Records contained in a dataset:
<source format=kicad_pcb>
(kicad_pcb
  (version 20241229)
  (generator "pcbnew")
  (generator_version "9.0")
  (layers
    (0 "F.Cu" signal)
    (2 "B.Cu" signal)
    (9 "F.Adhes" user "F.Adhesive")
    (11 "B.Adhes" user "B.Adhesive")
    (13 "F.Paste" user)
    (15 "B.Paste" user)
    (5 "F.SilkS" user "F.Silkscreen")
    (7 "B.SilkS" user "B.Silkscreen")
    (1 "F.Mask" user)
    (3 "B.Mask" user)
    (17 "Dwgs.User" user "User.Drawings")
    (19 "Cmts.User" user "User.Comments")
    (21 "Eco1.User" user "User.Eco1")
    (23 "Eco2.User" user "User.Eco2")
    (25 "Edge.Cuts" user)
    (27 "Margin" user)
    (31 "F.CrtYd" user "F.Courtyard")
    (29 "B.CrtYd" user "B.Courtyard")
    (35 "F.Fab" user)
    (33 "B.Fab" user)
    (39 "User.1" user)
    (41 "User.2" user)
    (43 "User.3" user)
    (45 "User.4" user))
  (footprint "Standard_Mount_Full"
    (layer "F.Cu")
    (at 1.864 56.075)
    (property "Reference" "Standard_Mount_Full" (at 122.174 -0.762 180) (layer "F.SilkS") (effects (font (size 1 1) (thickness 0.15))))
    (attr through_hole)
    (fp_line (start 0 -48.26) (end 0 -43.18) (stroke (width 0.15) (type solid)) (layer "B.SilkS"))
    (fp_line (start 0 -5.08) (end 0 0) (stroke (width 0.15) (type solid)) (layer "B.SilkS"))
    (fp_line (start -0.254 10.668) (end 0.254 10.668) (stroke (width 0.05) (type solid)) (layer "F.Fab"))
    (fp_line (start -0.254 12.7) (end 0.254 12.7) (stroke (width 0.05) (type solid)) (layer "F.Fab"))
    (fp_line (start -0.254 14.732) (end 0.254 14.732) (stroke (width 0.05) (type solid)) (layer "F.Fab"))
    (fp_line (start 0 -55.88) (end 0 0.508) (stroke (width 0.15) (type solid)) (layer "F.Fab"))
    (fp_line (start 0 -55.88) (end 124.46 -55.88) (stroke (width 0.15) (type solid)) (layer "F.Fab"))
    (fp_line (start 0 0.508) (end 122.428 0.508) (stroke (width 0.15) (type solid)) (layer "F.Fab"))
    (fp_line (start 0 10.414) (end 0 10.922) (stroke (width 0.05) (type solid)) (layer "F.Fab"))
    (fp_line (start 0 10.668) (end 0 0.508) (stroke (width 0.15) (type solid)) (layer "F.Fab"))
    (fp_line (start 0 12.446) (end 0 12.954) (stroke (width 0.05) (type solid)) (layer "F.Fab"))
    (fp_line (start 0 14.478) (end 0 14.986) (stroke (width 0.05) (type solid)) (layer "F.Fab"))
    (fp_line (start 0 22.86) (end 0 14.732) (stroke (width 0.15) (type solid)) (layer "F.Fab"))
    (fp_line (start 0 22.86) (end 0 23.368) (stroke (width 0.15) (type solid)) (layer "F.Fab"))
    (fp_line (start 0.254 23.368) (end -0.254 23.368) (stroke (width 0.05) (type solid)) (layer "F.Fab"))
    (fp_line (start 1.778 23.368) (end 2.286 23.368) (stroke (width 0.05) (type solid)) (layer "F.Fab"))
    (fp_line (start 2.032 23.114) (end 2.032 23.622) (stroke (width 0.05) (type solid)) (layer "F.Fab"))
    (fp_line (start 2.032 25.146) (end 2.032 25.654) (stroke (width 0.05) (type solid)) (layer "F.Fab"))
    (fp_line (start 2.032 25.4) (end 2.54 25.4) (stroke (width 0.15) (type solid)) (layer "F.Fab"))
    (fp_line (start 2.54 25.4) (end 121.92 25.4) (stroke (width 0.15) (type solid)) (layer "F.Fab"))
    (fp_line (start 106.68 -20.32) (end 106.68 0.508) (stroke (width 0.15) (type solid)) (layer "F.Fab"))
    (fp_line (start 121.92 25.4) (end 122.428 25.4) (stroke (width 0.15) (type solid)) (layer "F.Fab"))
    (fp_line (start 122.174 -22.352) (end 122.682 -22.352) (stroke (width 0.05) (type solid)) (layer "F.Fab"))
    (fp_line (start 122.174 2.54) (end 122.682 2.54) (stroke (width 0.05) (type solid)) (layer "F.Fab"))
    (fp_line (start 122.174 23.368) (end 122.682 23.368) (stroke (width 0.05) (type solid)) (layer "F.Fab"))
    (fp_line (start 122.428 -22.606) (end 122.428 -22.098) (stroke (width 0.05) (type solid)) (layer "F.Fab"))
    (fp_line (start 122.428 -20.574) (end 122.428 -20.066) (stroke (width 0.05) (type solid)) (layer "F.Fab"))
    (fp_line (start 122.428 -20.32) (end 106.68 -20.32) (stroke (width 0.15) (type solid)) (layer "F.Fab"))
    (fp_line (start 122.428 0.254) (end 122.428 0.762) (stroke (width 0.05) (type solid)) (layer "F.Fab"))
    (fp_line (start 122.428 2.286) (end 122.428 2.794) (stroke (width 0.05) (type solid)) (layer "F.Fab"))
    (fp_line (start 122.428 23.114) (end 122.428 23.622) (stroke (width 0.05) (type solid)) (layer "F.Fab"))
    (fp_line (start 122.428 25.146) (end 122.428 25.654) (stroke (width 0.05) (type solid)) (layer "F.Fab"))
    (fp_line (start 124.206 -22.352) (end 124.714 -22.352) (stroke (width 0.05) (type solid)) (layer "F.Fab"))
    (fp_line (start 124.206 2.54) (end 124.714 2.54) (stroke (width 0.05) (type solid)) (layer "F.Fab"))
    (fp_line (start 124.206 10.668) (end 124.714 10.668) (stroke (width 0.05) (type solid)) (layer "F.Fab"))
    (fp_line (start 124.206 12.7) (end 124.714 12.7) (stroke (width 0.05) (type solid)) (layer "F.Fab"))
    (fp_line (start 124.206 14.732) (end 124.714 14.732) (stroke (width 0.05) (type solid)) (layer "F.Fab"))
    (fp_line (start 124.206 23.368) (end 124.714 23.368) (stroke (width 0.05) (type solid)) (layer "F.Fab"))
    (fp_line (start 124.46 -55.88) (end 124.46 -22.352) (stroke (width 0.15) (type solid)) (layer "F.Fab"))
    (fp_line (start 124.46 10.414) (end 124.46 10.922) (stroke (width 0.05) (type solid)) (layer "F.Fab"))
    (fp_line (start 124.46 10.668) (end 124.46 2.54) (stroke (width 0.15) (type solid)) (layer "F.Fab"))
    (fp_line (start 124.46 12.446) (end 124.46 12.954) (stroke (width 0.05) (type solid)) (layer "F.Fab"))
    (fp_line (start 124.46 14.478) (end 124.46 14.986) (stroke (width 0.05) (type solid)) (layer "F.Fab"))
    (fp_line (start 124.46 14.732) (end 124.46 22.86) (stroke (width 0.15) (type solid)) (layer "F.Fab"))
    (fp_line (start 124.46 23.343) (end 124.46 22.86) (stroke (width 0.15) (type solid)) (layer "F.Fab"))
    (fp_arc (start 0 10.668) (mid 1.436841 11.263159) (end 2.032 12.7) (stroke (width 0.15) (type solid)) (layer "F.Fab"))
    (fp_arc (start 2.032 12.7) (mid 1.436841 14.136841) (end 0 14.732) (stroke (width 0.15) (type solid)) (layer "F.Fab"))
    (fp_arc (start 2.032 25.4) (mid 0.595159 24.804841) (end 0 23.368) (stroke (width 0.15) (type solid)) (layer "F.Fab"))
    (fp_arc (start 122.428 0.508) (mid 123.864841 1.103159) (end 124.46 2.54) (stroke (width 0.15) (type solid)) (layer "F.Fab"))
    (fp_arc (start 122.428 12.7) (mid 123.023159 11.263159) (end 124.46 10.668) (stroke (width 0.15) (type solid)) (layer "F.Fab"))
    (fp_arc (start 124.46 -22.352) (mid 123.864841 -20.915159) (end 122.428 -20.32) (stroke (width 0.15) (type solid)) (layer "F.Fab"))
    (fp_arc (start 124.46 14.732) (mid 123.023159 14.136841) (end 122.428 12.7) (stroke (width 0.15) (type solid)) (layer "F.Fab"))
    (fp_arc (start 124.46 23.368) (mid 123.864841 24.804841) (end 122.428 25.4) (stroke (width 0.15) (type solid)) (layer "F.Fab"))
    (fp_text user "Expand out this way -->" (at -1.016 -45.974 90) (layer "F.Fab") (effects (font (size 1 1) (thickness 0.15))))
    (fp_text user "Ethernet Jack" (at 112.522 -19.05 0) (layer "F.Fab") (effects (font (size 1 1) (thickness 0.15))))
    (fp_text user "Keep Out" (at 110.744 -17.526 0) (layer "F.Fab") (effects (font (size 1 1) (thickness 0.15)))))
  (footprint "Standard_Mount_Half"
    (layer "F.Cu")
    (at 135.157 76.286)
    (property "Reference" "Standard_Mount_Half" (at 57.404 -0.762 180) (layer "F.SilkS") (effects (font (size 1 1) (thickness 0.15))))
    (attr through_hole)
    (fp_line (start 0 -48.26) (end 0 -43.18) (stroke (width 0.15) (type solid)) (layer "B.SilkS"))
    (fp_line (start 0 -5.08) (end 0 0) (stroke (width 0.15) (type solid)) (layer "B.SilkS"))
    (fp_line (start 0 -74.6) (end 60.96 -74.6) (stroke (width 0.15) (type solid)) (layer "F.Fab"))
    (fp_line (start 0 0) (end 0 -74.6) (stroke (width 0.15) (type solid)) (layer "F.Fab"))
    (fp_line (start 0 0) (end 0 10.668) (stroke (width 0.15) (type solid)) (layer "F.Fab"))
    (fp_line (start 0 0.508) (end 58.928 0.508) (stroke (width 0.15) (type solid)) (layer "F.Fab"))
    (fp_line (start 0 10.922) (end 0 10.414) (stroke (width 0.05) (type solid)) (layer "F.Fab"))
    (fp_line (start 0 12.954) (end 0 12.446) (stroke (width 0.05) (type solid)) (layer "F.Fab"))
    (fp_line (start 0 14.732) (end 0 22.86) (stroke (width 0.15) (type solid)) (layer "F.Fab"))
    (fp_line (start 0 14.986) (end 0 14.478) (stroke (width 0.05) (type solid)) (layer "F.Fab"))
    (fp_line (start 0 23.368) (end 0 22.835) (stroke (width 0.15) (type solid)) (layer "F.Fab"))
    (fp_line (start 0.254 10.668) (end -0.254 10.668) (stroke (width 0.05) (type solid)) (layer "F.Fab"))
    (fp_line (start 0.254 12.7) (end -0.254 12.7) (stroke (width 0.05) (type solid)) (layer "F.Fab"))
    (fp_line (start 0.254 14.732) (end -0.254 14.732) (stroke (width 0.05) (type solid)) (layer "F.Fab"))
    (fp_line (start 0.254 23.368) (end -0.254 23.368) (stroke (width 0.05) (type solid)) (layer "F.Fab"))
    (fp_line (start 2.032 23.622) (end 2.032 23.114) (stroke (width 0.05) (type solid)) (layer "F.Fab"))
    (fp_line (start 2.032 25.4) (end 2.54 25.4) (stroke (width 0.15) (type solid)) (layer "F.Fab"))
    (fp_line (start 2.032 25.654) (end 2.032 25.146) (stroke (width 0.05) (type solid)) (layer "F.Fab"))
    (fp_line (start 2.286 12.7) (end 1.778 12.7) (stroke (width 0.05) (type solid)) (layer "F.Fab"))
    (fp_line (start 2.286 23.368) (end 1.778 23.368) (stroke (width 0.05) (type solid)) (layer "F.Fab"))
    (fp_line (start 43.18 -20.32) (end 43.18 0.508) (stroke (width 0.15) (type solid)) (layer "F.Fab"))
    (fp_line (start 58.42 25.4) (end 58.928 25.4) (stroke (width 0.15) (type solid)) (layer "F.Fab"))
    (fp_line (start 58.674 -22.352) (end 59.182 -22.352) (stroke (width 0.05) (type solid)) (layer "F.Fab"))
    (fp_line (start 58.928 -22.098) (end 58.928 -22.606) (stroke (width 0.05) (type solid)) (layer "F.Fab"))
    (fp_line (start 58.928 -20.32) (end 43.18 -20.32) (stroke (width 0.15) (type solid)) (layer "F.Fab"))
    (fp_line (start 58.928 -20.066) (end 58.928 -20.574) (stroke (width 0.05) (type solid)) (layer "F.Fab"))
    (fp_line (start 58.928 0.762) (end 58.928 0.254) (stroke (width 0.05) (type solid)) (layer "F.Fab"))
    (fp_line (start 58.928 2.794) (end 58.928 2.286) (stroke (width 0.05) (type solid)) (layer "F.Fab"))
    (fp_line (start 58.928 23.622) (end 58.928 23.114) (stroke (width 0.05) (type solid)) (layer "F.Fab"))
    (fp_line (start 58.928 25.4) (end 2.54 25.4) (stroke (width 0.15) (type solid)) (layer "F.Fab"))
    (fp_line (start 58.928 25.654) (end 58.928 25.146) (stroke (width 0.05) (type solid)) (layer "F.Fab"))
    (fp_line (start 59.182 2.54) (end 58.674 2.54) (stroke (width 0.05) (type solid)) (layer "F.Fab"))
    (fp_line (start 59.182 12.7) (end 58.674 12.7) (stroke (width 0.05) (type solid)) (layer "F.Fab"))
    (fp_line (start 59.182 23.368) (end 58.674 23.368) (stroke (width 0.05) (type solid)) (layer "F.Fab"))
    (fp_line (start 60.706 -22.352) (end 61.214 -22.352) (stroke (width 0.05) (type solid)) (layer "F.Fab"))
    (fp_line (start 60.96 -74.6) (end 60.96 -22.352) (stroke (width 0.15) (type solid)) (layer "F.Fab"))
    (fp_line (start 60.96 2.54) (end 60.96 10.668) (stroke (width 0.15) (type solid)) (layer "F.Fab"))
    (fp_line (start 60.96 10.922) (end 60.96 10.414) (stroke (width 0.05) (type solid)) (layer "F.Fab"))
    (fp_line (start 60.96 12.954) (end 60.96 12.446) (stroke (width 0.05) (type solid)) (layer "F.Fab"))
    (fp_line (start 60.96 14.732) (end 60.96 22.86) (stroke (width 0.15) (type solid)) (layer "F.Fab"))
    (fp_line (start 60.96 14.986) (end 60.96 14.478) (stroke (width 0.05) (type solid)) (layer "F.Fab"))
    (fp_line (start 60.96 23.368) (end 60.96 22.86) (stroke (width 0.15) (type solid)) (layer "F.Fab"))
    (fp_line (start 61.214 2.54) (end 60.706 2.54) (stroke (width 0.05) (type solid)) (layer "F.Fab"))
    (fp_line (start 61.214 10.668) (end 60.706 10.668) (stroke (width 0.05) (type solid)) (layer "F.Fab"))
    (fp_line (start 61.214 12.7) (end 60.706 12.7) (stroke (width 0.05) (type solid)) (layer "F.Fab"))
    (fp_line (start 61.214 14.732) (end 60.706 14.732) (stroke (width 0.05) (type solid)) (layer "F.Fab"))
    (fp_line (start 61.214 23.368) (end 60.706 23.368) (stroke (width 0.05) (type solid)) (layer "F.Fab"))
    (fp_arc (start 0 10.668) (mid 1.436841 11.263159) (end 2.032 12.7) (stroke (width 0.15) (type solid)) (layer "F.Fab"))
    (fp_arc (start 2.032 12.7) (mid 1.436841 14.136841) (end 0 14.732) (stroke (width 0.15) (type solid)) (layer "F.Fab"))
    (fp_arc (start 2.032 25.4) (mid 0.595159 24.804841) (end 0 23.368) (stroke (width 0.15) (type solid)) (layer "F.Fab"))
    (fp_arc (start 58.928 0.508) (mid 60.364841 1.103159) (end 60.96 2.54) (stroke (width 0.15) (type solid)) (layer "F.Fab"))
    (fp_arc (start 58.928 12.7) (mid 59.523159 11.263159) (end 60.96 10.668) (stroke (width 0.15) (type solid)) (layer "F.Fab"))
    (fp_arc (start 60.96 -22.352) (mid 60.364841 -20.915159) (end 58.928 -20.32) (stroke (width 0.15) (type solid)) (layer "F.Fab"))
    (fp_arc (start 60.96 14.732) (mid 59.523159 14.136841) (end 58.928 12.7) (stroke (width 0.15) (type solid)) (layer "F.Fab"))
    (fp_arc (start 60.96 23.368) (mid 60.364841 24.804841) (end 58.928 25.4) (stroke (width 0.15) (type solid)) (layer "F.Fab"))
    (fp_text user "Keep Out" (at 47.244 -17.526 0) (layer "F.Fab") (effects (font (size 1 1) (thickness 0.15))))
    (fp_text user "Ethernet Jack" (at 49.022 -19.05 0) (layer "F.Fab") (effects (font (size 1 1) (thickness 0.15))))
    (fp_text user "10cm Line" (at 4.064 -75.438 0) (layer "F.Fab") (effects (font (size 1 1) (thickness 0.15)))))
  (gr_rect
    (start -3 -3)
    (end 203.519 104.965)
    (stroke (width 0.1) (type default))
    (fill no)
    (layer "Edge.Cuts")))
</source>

● BRIEF
Look above for the line with "(fp_line (start 0 -55.88) (end 0" and the line with "(fp_line (start 122.428 -20.574)"; transcribe both and all lines in between, exactly, and nothing else.

● RESULT FOR THIS EXERCISE
    (fp_line (start 0 -55.88) (end 0 0.508) (stroke (width 0.15) (type solid)) (layer "F.Fab"))
    (fp_line (start 0 -55.88) (end 124.46 -55.88) (stroke (width 0.15) (type solid)) (layer "F.Fab"))
    (fp_line (start 0 0.508) (end 122.428 0.508) (stroke (width 0.15) (type solid)) (layer "F.Fab"))
    (fp_line (start 0 10.414) (end 0 10.922) (stroke (width 0.05) (type solid)) (layer "F.Fab"))
    (fp_line (start 0 10.668) (end 0 0.508) (stroke (width 0.15) (type solid)) (layer "F.Fab"))
    (fp_line (start 0 12.446) (end 0 12.954) (stroke (width 0.05) (type solid)) (layer "F.Fab"))
    (fp_line (start 0 14.478) (end 0 14.986) (stroke (width 0.05) (type solid)) (layer "F.Fab"))
    (fp_line (start 0 22.86) (end 0 14.732) (stroke (width 0.15) (type solid)) (layer "F.Fab"))
    (fp_line (start 0 22.86) (end 0 23.368) (stroke (width 0.15) (type solid)) (layer "F.Fab"))
    (fp_line (start 0.254 23.368) (end -0.254 23.368) (stroke (width 0.05) (type solid)) (layer "F.Fab"))
    (fp_line (start 1.778 23.368) (end 2.286 23.368) (stroke (width 0.05) (type solid)) (layer "F.Fab"))
    (fp_line (start 2.032 23.114) (end 2.032 23.622) (stroke (width 0.05) (type solid)) (layer "F.Fab"))
    (fp_line (start 2.032 25.146) (end 2.032 25.654) (stroke (width 0.05) (type solid)) (layer "F.Fab"))
    (fp_line (start 2.032 25.4) (end 2.54 25.4) (stroke (width 0.15) (type solid)) (layer "F.Fab"))
    (fp_line (start 2.54 25.4) (end 121.92 25.4) (stroke (width 0.15) (type solid)) (layer "F.Fab"))
    (fp_line (start 106.68 -20.32) (end 106.68 0.508) (stroke (width 0.15) (type solid)) (layer "F.Fab"))
    (fp_line (start 121.92 25.4) (end 122.428 25.4) (stroke (width 0.15) (type solid)) (layer "F.Fab"))
    (fp_line (start 122.174 -22.352) (end 122.682 -22.352) (stroke (width 0.05) (type solid)) (layer "F.Fab"))
    (fp_line (start 122.174 2.54) (end 122.682 2.54) (stroke (width 0.05) (type solid)) (layer "F.Fab"))
    (fp_line (start 122.174 23.368) (end 122.682 23.368) (stroke (width 0.05) (type solid)) (layer "F.Fab"))
    (fp_line (start 122.428 -22.606) (end 122.428 -22.098) (stroke (width 0.05) (type solid)) (layer "F.Fab"))
    (fp_line (start 122.428 -20.574) (end 122.428 -20.066) (stroke (width 0.05) (type solid)) (layer "F.Fab"))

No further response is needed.